CD3ζ chain (CD247) is a gene involved in T cell signal transduction, which improves the T cell antigen receptor signaling cascade23. CD247 plays an important role in antigen recognition and signal transduction. It is known that CD247 is related to the pathogenesis of systemic lupus erythematosus and hypertension24,25. We found that CD247 was lowly expressed in sepsis through sequencing analysis of human peripheral blood, followed by a lower survival rate. In combination with single-cell sequencing, it was found that CD247 is mainly expressed in T cells. These findings suggested that CD247 may participate in the pathophysiological process of sepsis.

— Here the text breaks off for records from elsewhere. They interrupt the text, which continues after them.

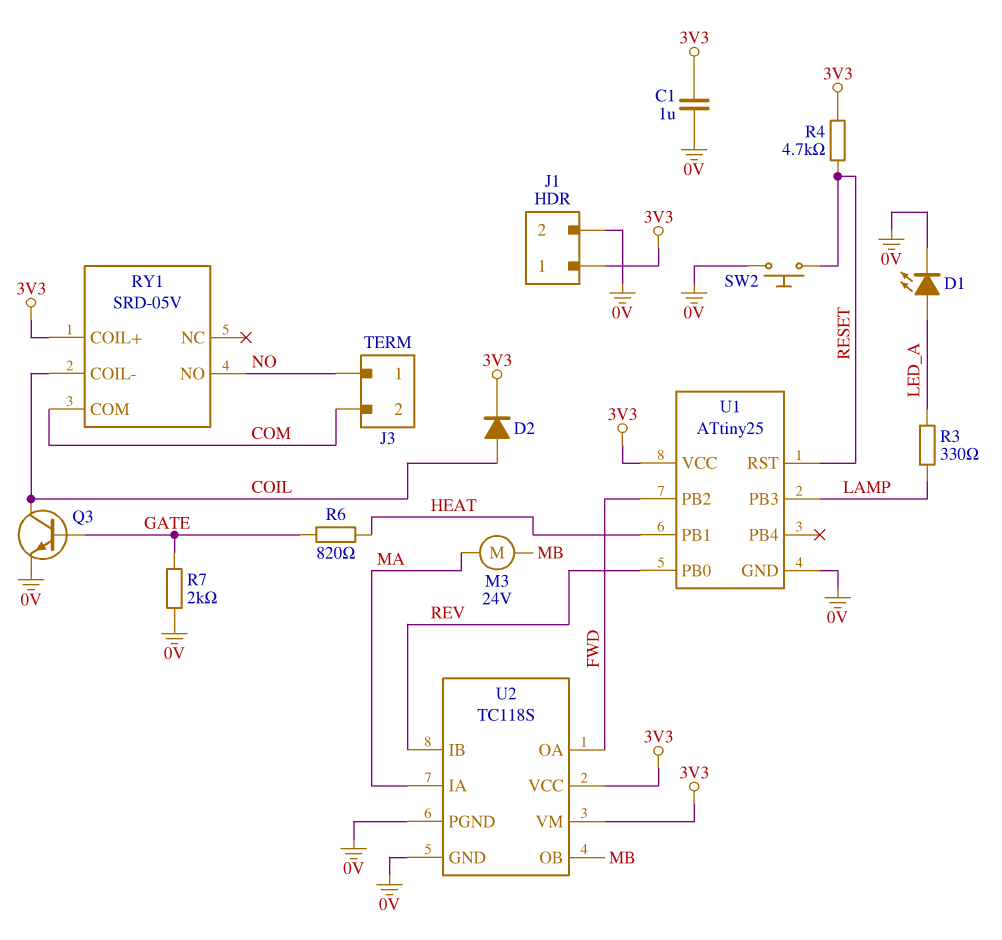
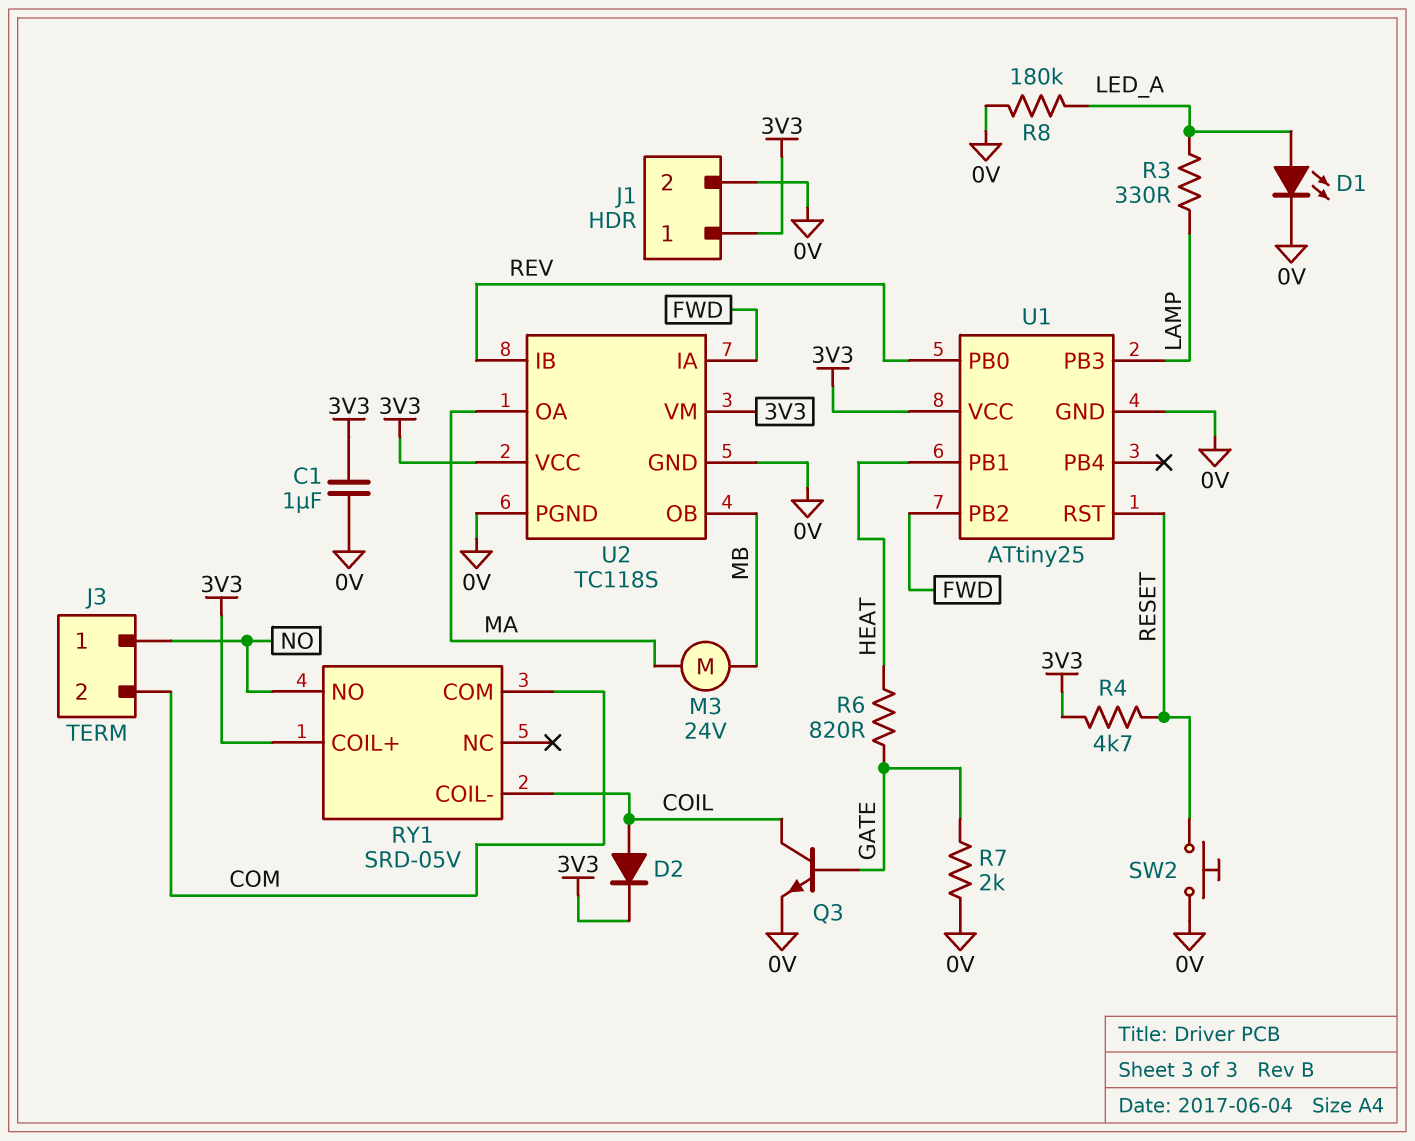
R8: none -> 180k (0V, LED_A)
U2 pin IA: MA -> FWD
U2 pin OA: FWD -> MA

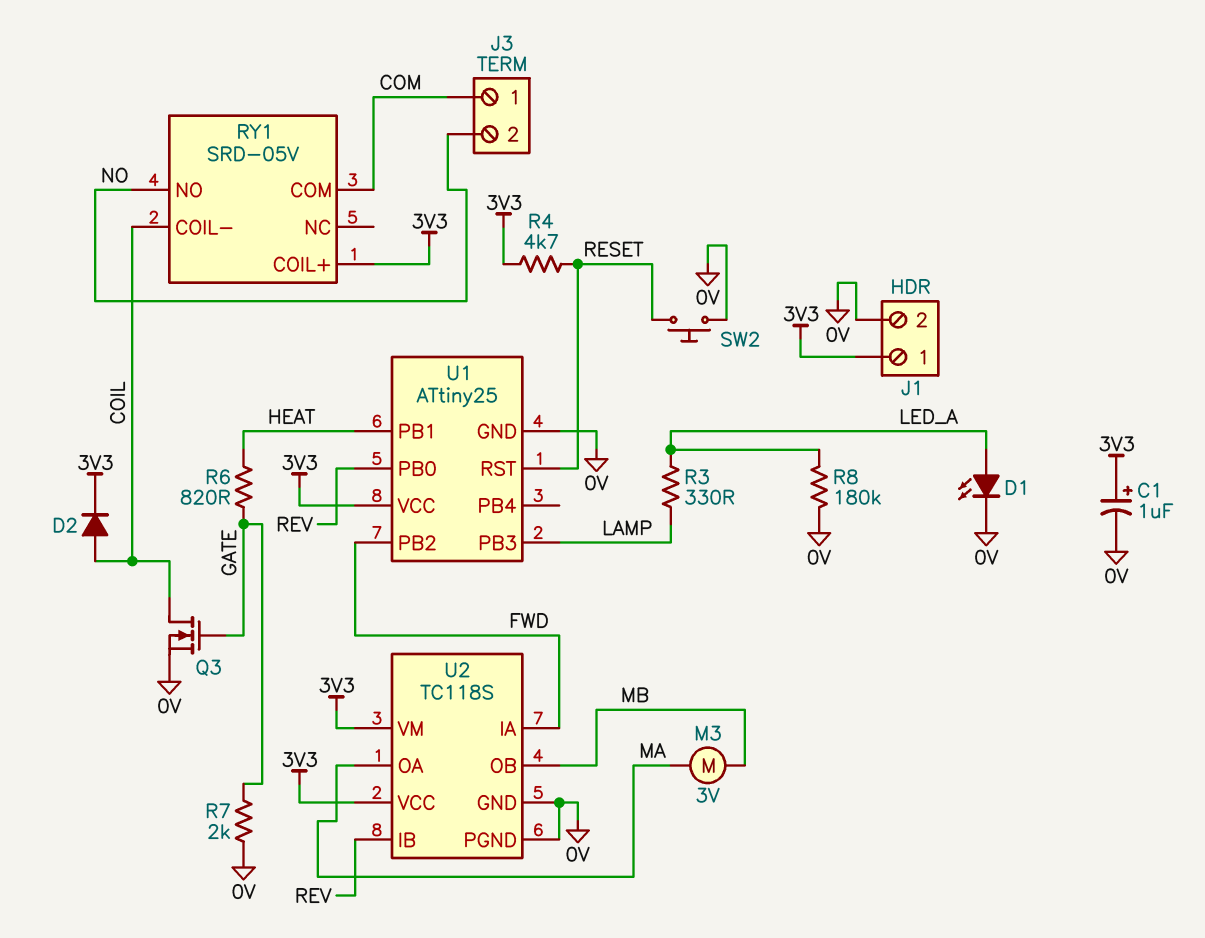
C1: 1uF (0V, 3V3) -> 1uF (plus 3V3, minus 0V)
J3 pin 1: NO -> COM
J3 pin 2: COM -> NO
M3: motor 24V (MA, MB) -> motor 3V (MA, MB)
Q3: NPN (B GATE, C COIL, E 0V) -> NMOS (G GATE, D COIL, S 0V)

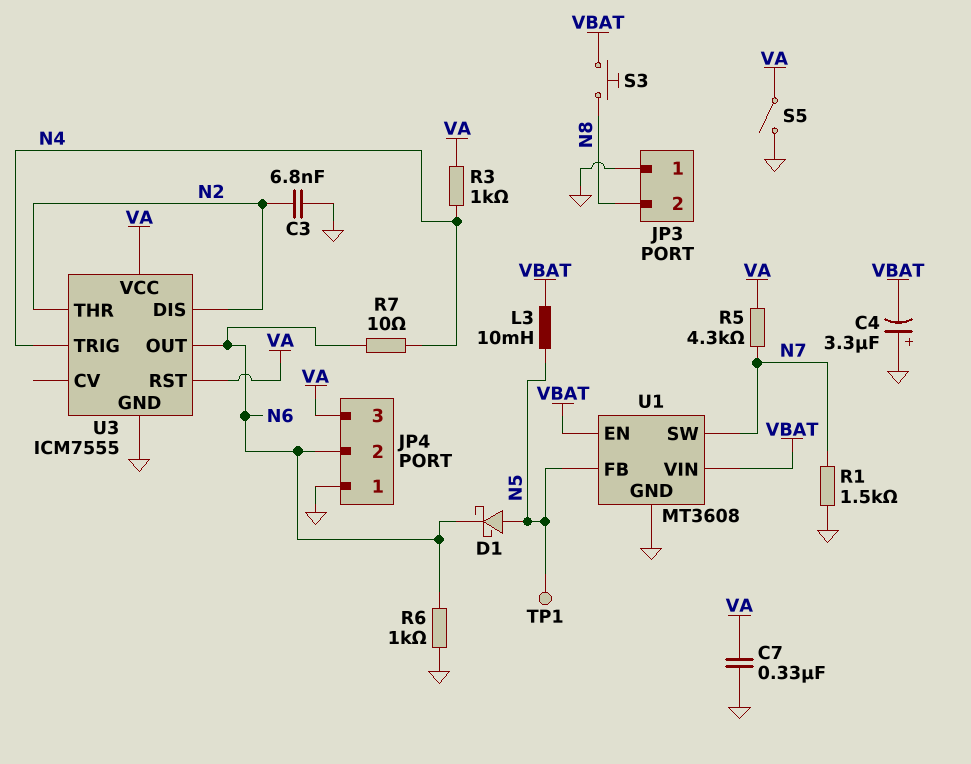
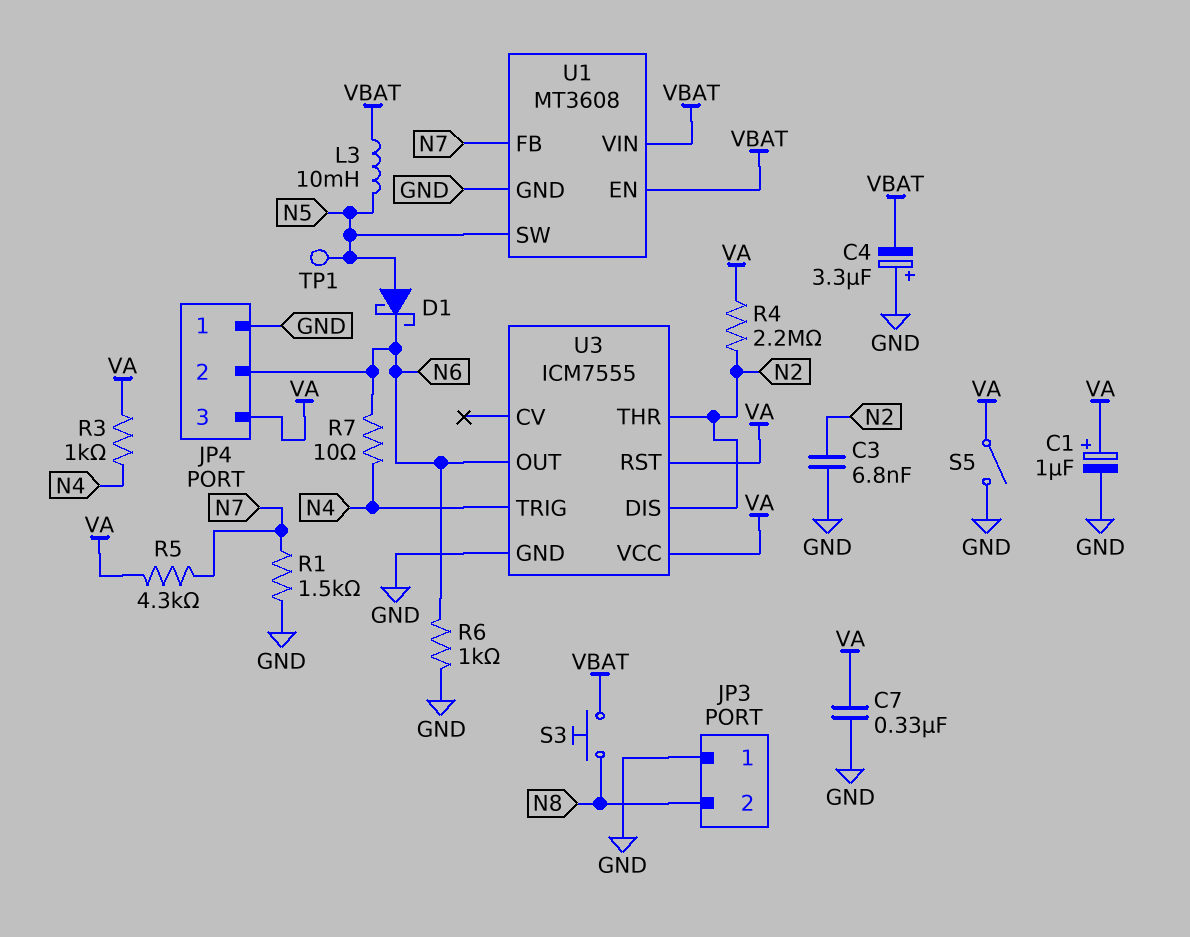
C1: none -> 1uF (plus VA, minus GND)
R4: none -> 2.2M (N2, VA)
U1 pin FB: N5 -> N7
U1 pin SW: N7 -> N5

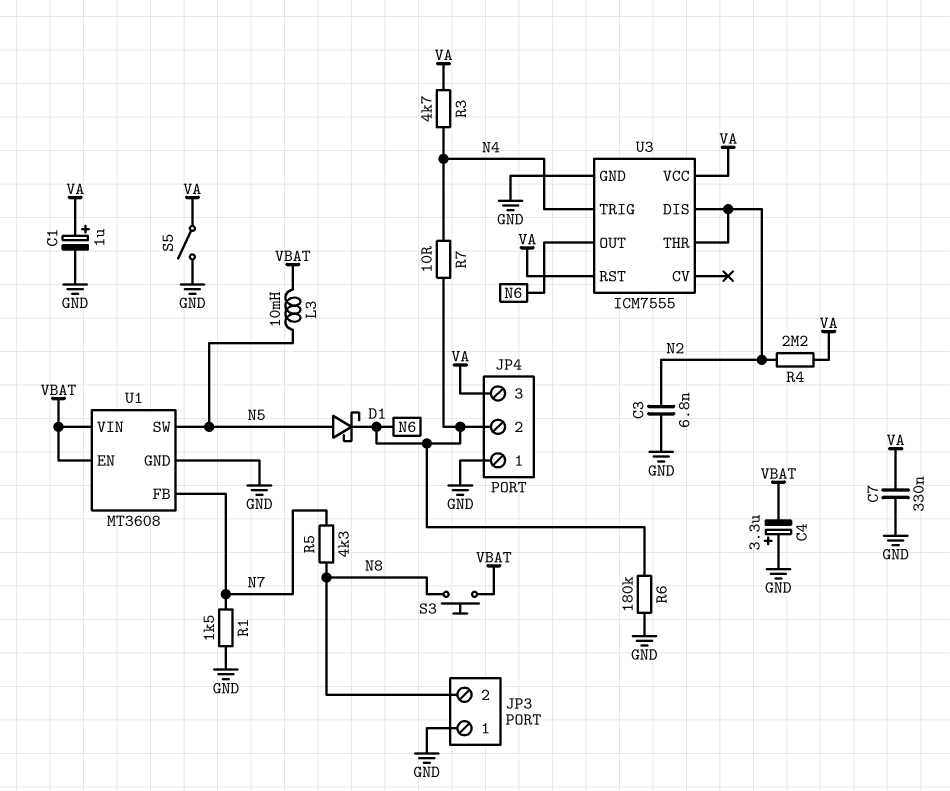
R3: 1k (N4, VA) -> 4.7k (N4, VA)
R5: 4.3k (N7, VA) -> 4.3k (N7, N8)
R6: 1k (GND, N6) -> 180k (GND, N6)
TP1: test point (N5) -> none

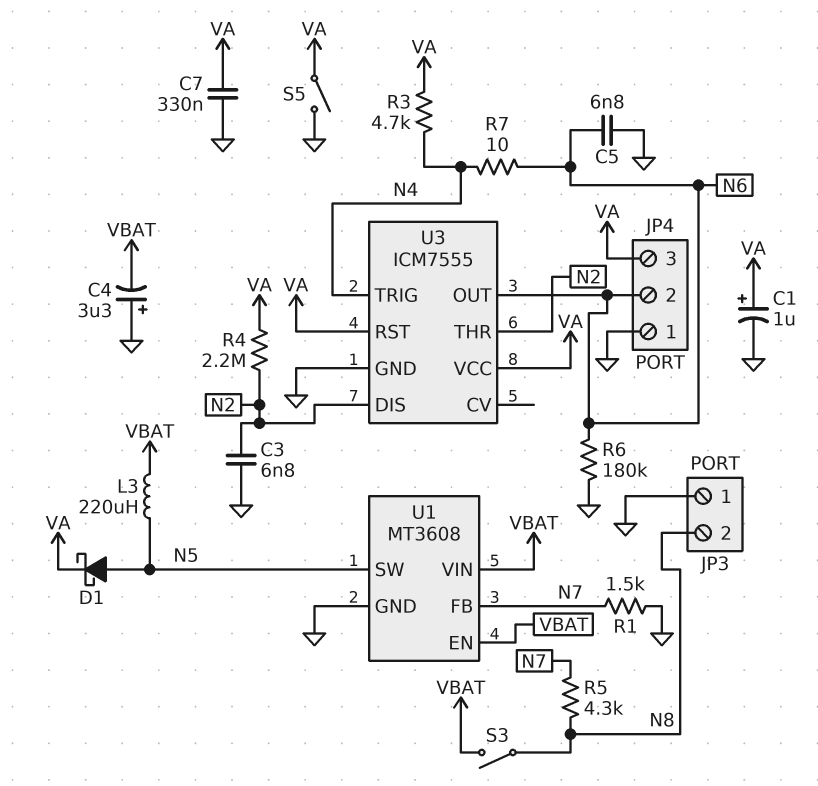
C5: none -> 6.8nF (GND, N6)
D1: schottky (A N5, K N6) -> schottky (A N5, K VA)
L3: 10mH (N5, VBAT) -> 220uH (N5, VBAT)
S3: button (N8, VBAT) -> switch (N8, VBAT)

CD96 participates in a variety of immune responses, controls immune cell infiltration, and affects the malignant characteristics of various cancer types, so it is a potential biomarker to determine patient prognosis and immune infiltration26. But it has not been reported in sepsis. It has been reported that SAMD3 is specifically expressed on NK cells and memory CD8 T cells during viral infection27. This is similar to our results. Our results suggest that CD96 and SAMD3 were located on T cells and down-regulated in sepsis group, which were positively correlated with survival rate. It is speculated that their function is helpful to the prognosis of sepsis patients. MAFG is located in single cells and upregulated in sepsis in current study, showing a negative correlation with patient survival, suggesting that MAFG is a pathogenic gene and a potential intervention target.The researchers identified astrocytes in EAE and multiple sclerosis, which are increased MAFG expression, MAFG and MAT2 α Synergistically promote DNA methylation and inhibit antioxidant and anti-inflammatory transcriptional programs28. This article further validates our results and provides the mechanism of action.

In this study, we integrated RNA-seq analysis of peripheral blood, 10 × single-cell sequencing technology, and sequencing of mouse peripheral blood, together with target screening closely relevant to clinical characteristics by analyzing sepsis survival data to dimensional explore the expression profile of key targets. These efforts provide important clues for further functional and mechanistic studies. There are some shortcomings in the present study. For instance, the current work is an observational study of sepsis without advanced functional verification of target genes.